--- EXERCISE TEXT ---
* * * *
= 2017 Allan Cup =

Canadian senior ice hockey championship

The Allan Cup trophy

2017 Allan Cup logo

The 2017 Allan Cup was the Canadian championship of senior ice hockey and the 109th year the Allan Cup was awarded. The tournament was played at the J.K. Irving Centre in Bouctouche, New Brunswick from April 10 to 15, 2017 and won by the Grand Falls-Windsor Cataracts.

==Information==
Kenora, Ontario was originally named the host city for the 2017 national championship. Following the dissolution of the Kenora Thistles senior hockey club in 2016, Hockey Canada awarded hosting duties to the community of Bouctouche and the Bouctouche Dodge Rams JCs.

Former professional hockey players competing in this year's Allan Cup were: Aaron Asham (Bouctouche), Ryan Bonni (South East), Steve Christie (South East), Ryan O'Marra (Stoney Creek), Terry Yake (South East), and Tyler Sloan (Grand Falls-Windsor).

==Participants==
- Bouctouche Dodge Rams JCs (Host)
- Lacombe Generals (Pacific)
- 2009, 2013, and 2016 Allan Cup champions (as Bentley Generals)
- 19-3-0 record, 1st in ChHL.
- Defeated Fort Saskatchewan Chiefs 4-0; Defeated Stony Plain Eagles 4-2 to win league.
- Automatically advanced as British Columbia did not present a champion for McKenzie Cup.
- South East Prairie Thunder (West)
* * * *
--- DATASET CONTENT ---

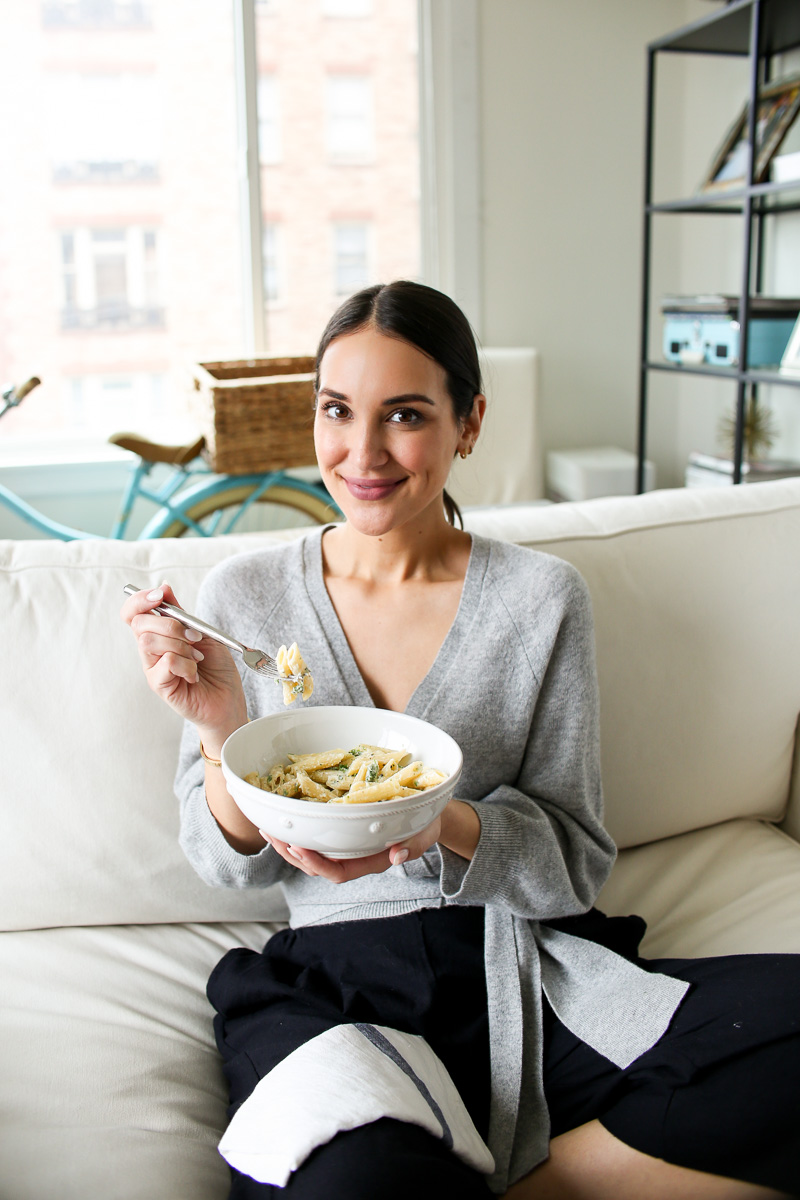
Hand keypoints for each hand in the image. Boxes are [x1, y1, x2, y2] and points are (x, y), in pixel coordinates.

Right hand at [121, 583, 247, 744]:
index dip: (139, 600)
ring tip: (197, 658)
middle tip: (195, 637)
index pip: (133, 612)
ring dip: (180, 645)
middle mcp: (150, 650)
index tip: (160, 595)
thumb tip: (164, 587)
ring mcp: (152, 668)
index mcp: (158, 634)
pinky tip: (194, 674)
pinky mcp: (159, 685)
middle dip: (170, 624)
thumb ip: (182, 614)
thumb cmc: (216, 667)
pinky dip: (186, 664)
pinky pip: (166, 662)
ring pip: (149, 642)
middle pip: (140, 623)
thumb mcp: (204, 633)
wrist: (228, 698)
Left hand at [262, 814, 443, 883]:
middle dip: (292, 854)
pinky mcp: (342, 832)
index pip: (339, 872)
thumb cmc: (425, 824)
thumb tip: (397, 856)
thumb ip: (413, 846)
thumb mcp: (425, 833)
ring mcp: (346, 846)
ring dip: (288, 844)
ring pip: (312, 853)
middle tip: (273, 835)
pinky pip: (317, 838)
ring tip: (269, 828)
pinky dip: (299, 830)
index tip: (299, 848)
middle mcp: (354, 857)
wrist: (426, 814)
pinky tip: (285, 818)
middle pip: (316, 866)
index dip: (316, 864)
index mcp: (370, 861)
* * * *
--- TASK LIST ---
#1 According to the Allan Cup article, why did hosting of the 2017 championship move away from Kenora? Answer in one to three sentences.
#2 Please duplicate everything in the Allan Cup article from "2017 Allan Cup logo" down to "Rams JCs (Host)".
The listing has no connection to the Allan Cup article.

--- TASK-BY-TASK OUTPUTS ---
#1 Kenora, Ontario was first named the host city, but the Kenora Thistles senior hockey club dissolved in 2016. Hockey Canada then gave hosting duties to the community of Bouctouche and the Bouctouche Dodge Rams JCs.

#2
2017 Allan Cup logo

The 2017 Allan Cup was the Canadian championship of senior ice hockey and the 109th year the Allan Cup was awarded. The tournament was played at the J.K. Irving Centre in Bouctouche, New Brunswick from April 10 to 15, 2017 and won by the Grand Falls-Windsor Cataracts.

==Information==
Kenora, Ontario was originally named the host city for the 2017 national championship. Following the dissolution of the Kenora Thistles senior hockey club in 2016, Hockey Canada awarded hosting duties to the community of Bouctouche and the Bouctouche Dodge Rams JCs.

Former professional hockey players competing in this year's Allan Cup were: Aaron Asham (Bouctouche), Ryan Bonni (South East), Steve Christie (South East), Ryan O'Marra (Stoney Creek), Terry Yake (South East), and Tyler Sloan (Grand Falls-Windsor).

==Participants==
- Bouctouche Dodge Rams JCs (Host)